BEGIN Materials provided

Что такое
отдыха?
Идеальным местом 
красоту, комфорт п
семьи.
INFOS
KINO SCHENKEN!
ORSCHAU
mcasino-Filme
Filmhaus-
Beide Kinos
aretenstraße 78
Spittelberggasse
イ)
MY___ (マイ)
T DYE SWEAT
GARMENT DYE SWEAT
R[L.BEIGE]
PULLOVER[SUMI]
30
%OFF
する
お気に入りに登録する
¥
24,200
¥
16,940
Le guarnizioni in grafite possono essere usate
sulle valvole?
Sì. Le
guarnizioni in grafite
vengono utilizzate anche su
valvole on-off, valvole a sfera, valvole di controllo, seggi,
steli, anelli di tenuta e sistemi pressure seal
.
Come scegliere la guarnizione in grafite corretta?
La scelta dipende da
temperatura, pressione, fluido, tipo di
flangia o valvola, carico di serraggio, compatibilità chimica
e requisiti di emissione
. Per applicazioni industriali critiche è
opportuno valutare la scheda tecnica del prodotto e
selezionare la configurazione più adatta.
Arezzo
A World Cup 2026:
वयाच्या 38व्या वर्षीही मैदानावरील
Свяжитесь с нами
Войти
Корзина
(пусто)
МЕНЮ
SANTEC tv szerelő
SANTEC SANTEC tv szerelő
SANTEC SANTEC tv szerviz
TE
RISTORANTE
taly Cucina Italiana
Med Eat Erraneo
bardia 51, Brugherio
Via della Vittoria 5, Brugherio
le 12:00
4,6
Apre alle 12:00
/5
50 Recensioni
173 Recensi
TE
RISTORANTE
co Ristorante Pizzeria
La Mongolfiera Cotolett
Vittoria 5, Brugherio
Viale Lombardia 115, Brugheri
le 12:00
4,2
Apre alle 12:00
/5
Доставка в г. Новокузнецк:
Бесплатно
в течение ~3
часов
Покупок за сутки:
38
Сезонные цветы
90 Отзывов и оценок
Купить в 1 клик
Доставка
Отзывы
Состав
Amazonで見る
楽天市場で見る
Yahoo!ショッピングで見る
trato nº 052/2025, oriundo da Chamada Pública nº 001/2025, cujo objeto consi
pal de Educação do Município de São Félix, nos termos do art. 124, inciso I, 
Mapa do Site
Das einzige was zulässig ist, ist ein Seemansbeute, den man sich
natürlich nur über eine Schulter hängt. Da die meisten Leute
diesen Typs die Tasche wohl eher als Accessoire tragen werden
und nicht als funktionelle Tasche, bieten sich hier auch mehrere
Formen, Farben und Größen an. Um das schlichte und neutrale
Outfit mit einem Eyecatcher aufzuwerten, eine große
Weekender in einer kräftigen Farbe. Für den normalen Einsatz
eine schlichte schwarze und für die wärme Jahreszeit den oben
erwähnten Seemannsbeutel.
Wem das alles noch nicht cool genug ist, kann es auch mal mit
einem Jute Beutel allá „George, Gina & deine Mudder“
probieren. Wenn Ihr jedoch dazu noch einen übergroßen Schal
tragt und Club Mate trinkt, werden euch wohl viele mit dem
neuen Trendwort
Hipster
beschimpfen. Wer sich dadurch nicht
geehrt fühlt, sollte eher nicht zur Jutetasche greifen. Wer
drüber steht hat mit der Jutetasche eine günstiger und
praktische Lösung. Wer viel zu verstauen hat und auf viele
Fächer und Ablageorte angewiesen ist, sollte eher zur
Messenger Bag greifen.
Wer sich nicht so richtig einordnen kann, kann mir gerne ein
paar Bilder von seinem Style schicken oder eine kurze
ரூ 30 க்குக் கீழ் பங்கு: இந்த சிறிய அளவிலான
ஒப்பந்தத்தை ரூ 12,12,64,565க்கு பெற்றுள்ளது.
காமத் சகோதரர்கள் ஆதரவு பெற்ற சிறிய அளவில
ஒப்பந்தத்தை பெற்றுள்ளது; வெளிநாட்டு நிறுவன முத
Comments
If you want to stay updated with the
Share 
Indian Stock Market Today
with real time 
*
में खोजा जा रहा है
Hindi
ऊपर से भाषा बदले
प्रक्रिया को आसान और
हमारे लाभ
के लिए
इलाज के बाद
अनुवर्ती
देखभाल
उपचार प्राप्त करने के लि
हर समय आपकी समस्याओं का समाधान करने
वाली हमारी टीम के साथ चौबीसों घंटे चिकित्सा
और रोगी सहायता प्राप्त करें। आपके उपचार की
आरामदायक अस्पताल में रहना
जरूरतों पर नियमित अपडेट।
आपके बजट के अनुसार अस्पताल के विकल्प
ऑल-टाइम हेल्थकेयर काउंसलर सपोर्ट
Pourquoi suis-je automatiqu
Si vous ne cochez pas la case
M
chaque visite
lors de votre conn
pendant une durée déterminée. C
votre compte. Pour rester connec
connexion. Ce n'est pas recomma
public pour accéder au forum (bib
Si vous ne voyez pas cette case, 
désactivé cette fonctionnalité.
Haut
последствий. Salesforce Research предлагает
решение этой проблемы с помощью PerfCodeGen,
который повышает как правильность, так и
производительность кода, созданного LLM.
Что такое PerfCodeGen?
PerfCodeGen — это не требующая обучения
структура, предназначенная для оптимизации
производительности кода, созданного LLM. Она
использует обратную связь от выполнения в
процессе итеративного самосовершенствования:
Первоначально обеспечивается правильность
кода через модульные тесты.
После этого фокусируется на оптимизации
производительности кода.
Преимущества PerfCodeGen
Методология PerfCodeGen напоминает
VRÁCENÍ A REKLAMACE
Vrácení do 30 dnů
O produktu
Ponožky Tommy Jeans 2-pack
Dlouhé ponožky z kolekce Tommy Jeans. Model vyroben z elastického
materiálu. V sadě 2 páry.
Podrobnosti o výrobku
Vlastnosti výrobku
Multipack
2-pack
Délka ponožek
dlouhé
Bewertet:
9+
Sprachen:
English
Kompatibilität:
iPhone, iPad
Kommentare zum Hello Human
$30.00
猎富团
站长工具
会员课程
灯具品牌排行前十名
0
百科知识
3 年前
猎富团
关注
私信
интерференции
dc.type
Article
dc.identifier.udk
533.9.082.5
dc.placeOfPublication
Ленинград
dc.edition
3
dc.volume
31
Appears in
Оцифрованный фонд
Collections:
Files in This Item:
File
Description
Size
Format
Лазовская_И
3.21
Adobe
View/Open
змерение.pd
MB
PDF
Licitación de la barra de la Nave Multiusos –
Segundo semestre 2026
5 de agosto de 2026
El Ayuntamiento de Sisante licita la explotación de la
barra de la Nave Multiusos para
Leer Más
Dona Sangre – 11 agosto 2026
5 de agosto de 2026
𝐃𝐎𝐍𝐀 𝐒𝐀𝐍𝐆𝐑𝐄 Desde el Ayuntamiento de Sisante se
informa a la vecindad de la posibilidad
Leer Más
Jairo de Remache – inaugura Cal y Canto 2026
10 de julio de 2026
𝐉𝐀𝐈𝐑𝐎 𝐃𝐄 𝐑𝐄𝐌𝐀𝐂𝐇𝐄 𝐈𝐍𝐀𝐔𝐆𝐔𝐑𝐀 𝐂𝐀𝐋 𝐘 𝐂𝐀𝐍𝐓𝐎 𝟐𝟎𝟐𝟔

END Materials provided

Problem details: Set down again, word for word, the stretch of records from the line with "структура, предназначенная для оптимизации" to the line with "VRÁCENÍ A REKLAMACE", both of those lines included.

Exercise output:
структура, предназначенная для оптимизации
производительности кода, созданного LLM. Она
использует обратную связь от выполнения в
процессе итеративного самосовершенствования:
Первоначально обеспечивается правильность
кода через модульные тесты.
После этого фокусируется на оптимизации
производительности кода.
Преимущества PerfCodeGen
Методология PerfCodeGen напоминает
VRÁCENÍ A REKLAMACE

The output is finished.